Council Votes Shreveport Woman Millions to Start Recycling Business
The vote will go into the record as unanimous.
By a 4 - 0 count, the Shreveport City Council awarded Charlette Edwards the new - and controversial - recycling contract, a deal that could give Edwards $1.9 million a year for five years.
And why the controversy? Because Edwards, now responsible for the city's curbside pickup and removal of recyclables, isn't in the recycling business.
Charlette Edwards' background
In June, Edwards' company, C. Edwards Concepts, which promotes itself as a public health and development consulting firm, was unanimously chosen by a four-person panel appointed by Mayor Adrian Perkins. Edwards was the only one of four applicants to propose curbside pickup.
Edwards was also the only minority applicant, which the committee said scored in her favor.

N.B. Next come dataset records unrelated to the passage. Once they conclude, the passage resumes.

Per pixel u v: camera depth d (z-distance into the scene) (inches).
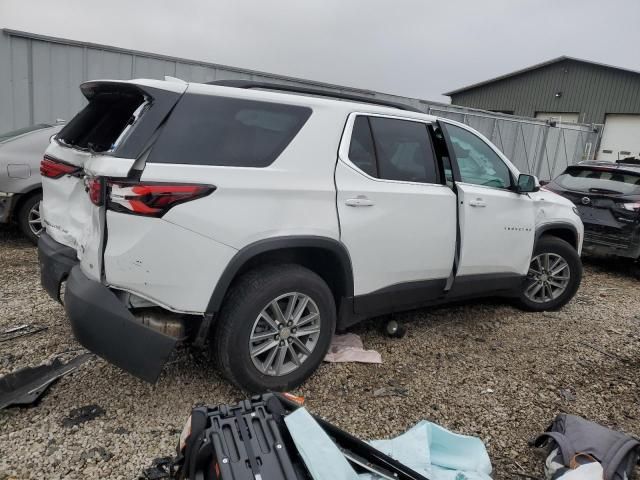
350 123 118.7
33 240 219.8
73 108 319.6
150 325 95.4
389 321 148.4
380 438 101.1
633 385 131.6
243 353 103.5
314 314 114.1
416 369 131.5
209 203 94.0
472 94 1163.9
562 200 184.4
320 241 109.7
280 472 67.5
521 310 184.4
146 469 86.6
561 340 159.6
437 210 133.6
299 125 109.7
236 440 71.1
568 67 981.2
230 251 97.1
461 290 148.6
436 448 91.4
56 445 91.4
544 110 1031.0
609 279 256.1
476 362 138.7
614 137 927.0
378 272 124.1
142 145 90.8
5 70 295.6
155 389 111.5
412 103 496.7
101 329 92.0
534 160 706.2
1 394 104.2
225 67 364.2
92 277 95.0
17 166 208.8
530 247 165.3
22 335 132.6
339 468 70.2
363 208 117.7
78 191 106.2
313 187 108.7
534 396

The unanimous vote: Why only 4?
Only four of the city's seven council members attended Tuesday's meeting. Members Tabatha Taylor, James Green, Jerry Bowman and newly sworn in Dr. Alan Jackson voted in favor of the Edwards deal. Council members LeVette Fuller, Grayson Boucher and John Nickelson were absent.
Details of the contract
According to the newly approved deal, Edwards "will receive $158,333.00 per month. Payment will not start until the end of the month in which recycling pick-up begins. If the pick-up does not begin on the first of the month, the fee will be prorated. "
In addition, the deal requires "the Contractor to provide a surety bond. This resolution is to modify that term to require the Contractor to provide the surety bond for the first year in the amount of $1.9 million, with the necessity for the surety bond to be re-evaluated on a year-to-year basis after the first year."
Edwards has to be bonded first
The surety bond clause, passed by a 4-3 council vote in September, was the idea of Councilman John Nickelson, who cited Edwards lack of experience in the recycling business. At the time, Nickelson told KEEL, "I thought we needed a surety bond in this case because...(Edwards) has no equipment, no employees, no experience. So, particularly in circumstances where the contractor selected does not have a track record, it's very important to protect the city from default and a performance bond is one way to accomplish this."
The city's contract with Edwards calls for the curbside collection of the city's recyclables every two weeks. It also allows the city to cancel the contract with 30 days notice if Edwards fails to live up to the terms of the agreement.